Modern businesses depend on their workers to create a competitive advantage to guarantee sustainability in the ever-increasing rivalry. Traditionally, managers viewed workers as organizational liabilities because of the great availability of material resources that companies utilized to achieve their long-term objectives. However, dwindling resources and increased competition for suitable personnel to take vacant positions in different firms require business leaders to create positive relationships with their staff. In effect, managers should establish open communication with their subordinates to enhance the level of trust. In this way, the employees become more motivated and committed to their roles thus improving their individual performance. A study to establish the effects of trust on performance would be a qualitative analysis of workers‘ perception of their managers and their willingness to meet their organizational demands.
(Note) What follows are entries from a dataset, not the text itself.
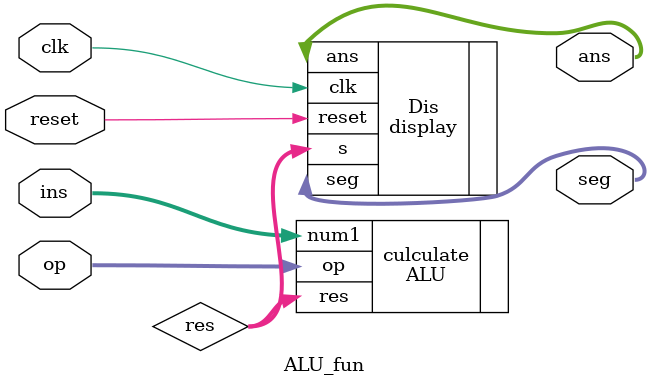
<source format=v>
`timescale 1ns / 1ps


module ALU_fun(
    input clk,
    input reset,
    input wire [7:0] ins,  //操作数1
    input wire [2:0] op,    //操作码
    output wire [6:0] seg,
    output wire [7:0] ans
    );
    //计算出结果
    wire [31:0] res;
    ALU culculate(.num1(ins),.op(op),.res(res));

    //输出
    display Dis(.clk(clk),.reset(reset),.s(res),.seg(seg),.ans(ans));

endmodule

</source>
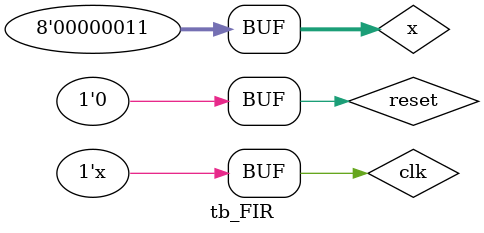
<source format=v>

module tb_FIR();
	reg reset;
	reg clk;
	reg [7:0] x;
	wire [7:0] y; 
	wire [7:0] y_net;

	FIR fir(reset, clk, x,y);
	FIR_net net_fir(reset, clk, x,y_net);
		
	initial begin
		clk = 0;
		reset = 1;
		x = 8'h45;
		#100
		reset = 0;
		#100
		x = 8'hf5;
		#100
		x = 8'hfe;
		#100
		x = 8'h03;	
	end
		
	always #10 clk = ~clk;
endmodule
		

	
</source>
Expectedly, employees who believe that their leaders are trustworthy would be committed and motivated to achieve their targets. At the same time, such employees would be willing to perform extra duties, which are excluded in their contractual agreements as long as they advance the firm. Therefore, the study should utilize both online questionnaires and face-to-face interviews to examine how workers from different companies perceive the role of trust in meeting their objectives. In practice, employees who are unappreciated by their managers have minimal chances of working extra hard to meet their targets. As such, business leaders should establish positive relationships with their workers based on trust to improve organizational performance. As such, managers should value the input of all employees regardless of their organizational positions in order to enhance confidence in the company.
Further, trust promotes teamwork and reduces interpersonal conflicts, which have adverse effects on individual and group productivity. What are the effects of trust on colleagues at the workplace on team performance? According to De Jong & Elfring (2010), most business leaders encourage their workers to embrace teamwork as a way of enhancing their performance. Even though a majority of previous studies focus on the impact of trust on team productivity, few pieces of research emphasize 0n the effects of trust on team performance. Trust is critical to the productivity of teams because it reduces rivalry between group members and encourages collaboration. Teams cannot attain their potential if the members are unwilling to share relevant information with their colleagues because of low levels of trust. As a result, managers have to emphasize on building trust among group members to guarantee high productivity and commitment to teams.
One of the best ways to enhance trust in teams is through the adoption of open communication between all workers regardless of their positions on the team. A qualitative analysis of workers from different organizations would provide an ideal study of the impact of trust on team performance. However, the study should choose companies that value the concept to have a reliable evaluation of trust and productivity Participants should reveal how they associate trust with colleagues and team performance in their respective workplaces. In this way, the research would establish the benefits of high levels of trustworthiness and increased performance between various teams from diverse businesses. In brief, teams cannot achieve their potential if the members do not trust one another in effect, managers should encourage workers to view their colleagues as partners as opposed to rivals to build high levels of trust in their teams.
However, such levels are unachievable if the manager does not encourage open and effective communication in the groups, in reality, a lack of trustworthiness in teams reduces sharing of information, which affects the attainment of goals negatively. What are the effects of organizational trust in modern businesses, which embrace diversity at the workplace? According to Mayer, Davis, 81 Schoorman (1995), the growing need for businesses to expand their market share through investment in different parts of the world entices companies to embrace diversity at the workplace. As a result, people from different cultural backgrounds would be required to have increased contact by working in the same offices. However, “A diverse workforce is less able to rely on interpersonal similarity and common background and experience to contribute to mutual attraction and enhance the willingness to work together”. Therefore, such workers have to develop mutual trust to improve collaboration and reduce the chances of interpersonal conflicts, at the same time, such organizations require employees who trust one another to form effective teams in order to improve the efficiency of business practices.
On the same note, workers who trust their colleagues are likely to take calculated risks, which have high returns on investment to improve organizational performance. In reality, a diversified workforce innovates new ways of solving organizational problems through the efficient sharing of information. The study should be a qualitative analysis of the different strategies that managers in both small and large organizations adopt to improve trust in diverse personnel. Face-to-face, interviews and online surveys are ideal data collection methods that would provide accurate primary data on the subject. In conclusion, companies that wish to globalize their operations have to hire workers from diverse cultural backgrounds. Since such employees have little in common in the way of background and interpersonal similarity, the staffs have to develop mutual trust with their colleagues to improve productivity through collaboration As such, managers should adopt the most suitable strategies to enhance trustworthiness in the workforce.